I got one day into my story and the light outline I had for my story just wasn’t working. I didn’t delete any scenes, but I did jump sideways with my next scene and go in a different direction. Twice.

The last time I wrote a story in a new world, it took me three tries to get the setting right — but that was my first book. And when I got it right, I won my first NaNo, and never stopped writing.

My first week of this story, all of my words were basically world building and info-dumps. That does not need to be in the story. At least not in this format.

I already know I need to move twelve family members off-screen, and probably combine three of them. I already know there’s two scenes that will be cut. I’ve got a line in one of my scenes that says “the second half of this scene isn’t needed, cut in edits,” because, as I was writing, I realized I’d already done everything I wanted to with that scene and I really wasn’t going anywhere after a certain point.

Of course, I always keep my offcuts. Sometimes they can be worked into another section of the story, and I’ve found? Sometimes I’m wrong about not needing them, I just didn’t realize their true purpose at the time, and they can be retooled to shine.

Plus, I need to stop making everyone sympathetic. Some people are selfish jerks and I need to stop redeeming everyone!

I mean, even if my two ordinary-superpowers are: putting stuff back into the original packaging and being able to justify almost anything, that doesn’t mean I should.

There you have it. A NaNoWriMo veteran, sharing her ups and downs and in-betweens. And maybe, someday, I’ll polish some more of my drafts from previous NaNos. I’ve worked on two of the six projects.

Have you ever tried NaNoWriMo? Is it for you?

If you haven’t? Well, don’t knock it ’til you try it.

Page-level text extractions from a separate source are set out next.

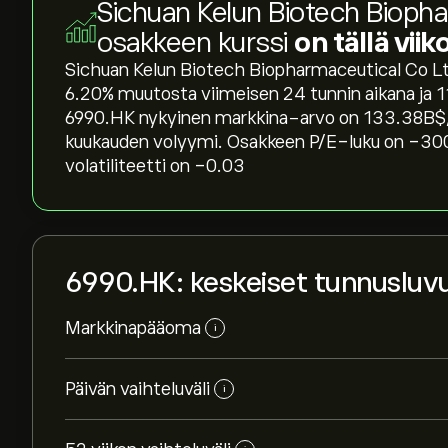
Sichuan Kelun Biotech Bioph
osakkeen kurssi
on tällä vii
Sichuan Kelun Biotech Biopharmaceutical Co Ltd
‎6.20‎% muutosta viimeisen 24 tunnin aikana ja ‎1
6990.HK nykyinen markkina-arvo on 133.38B‎$‎,
kuukauden volyymi. Osakkeen P/E-luku on -300
volatiliteetti on -0.03
6990.HK: keskeiset tunnusluv
Markkinapääoma
i
Päivän vaihteluväli
i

It might not be for everyone, but it definitely is for some of us.

1 Comment

  1. I haven’t done NaNo, per se. For years I wrote short stories and practiced (and practiced) writing, but was too insecure to try to sell anything but technical articles (I sold many, and co-authored a technical book).
    I wrote an entire novel in my head. Rewrote. Edited. Never got a word on paper. Became convinced I couldn’t.
    One night I sat down to write a short story based on a recent dream. A month later I had 75,000 words, a rough draft of the first novel of a series. After that finally became a published book, I did it again. And again. And again.
    Now I have several novels demanding I write them; I just need to pick one and start. I expect the first draft to take a month, but that’s the easy part for me. It wasn’t always!
    I’m a big fan of ‘“use what works for you”. NaNo has helped s lot of people write, and that’s a good thing.